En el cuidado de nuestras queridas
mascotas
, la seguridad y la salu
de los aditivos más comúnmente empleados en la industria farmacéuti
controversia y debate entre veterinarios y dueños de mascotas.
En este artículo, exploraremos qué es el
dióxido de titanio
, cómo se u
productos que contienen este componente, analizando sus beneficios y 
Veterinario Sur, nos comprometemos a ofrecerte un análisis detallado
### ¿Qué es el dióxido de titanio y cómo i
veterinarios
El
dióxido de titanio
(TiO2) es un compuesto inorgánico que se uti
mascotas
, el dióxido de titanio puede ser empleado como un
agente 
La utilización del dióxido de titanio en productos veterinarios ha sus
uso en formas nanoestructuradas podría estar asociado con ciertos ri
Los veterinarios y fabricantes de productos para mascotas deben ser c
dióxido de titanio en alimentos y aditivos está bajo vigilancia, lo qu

WHAT THE TASK ASKS -> From the line containing "productos que contienen" down to the last line of the material, each line is to be retyped exactly; no other lines belong in the answer.

TASK RESPONSE ->
productos que contienen este componente, analizando sus beneficios y 
Veterinario Sur, nos comprometemos a ofrecerte un análisis detallado
### ¿Qué es el dióxido de titanio y cómo i
veterinarios
El
dióxido de titanio
(TiO2) es un compuesto inorgánico que se uti
mascotas
, el dióxido de titanio puede ser empleado como un
agente 
La utilización del dióxido de titanio en productos veterinarios ha sus
uso en formas nanoestructuradas podría estar asociado con ciertos ri
Los veterinarios y fabricantes de productos para mascotas deben ser c
dióxido de titanio en alimentos y aditivos está bajo vigilancia, lo qu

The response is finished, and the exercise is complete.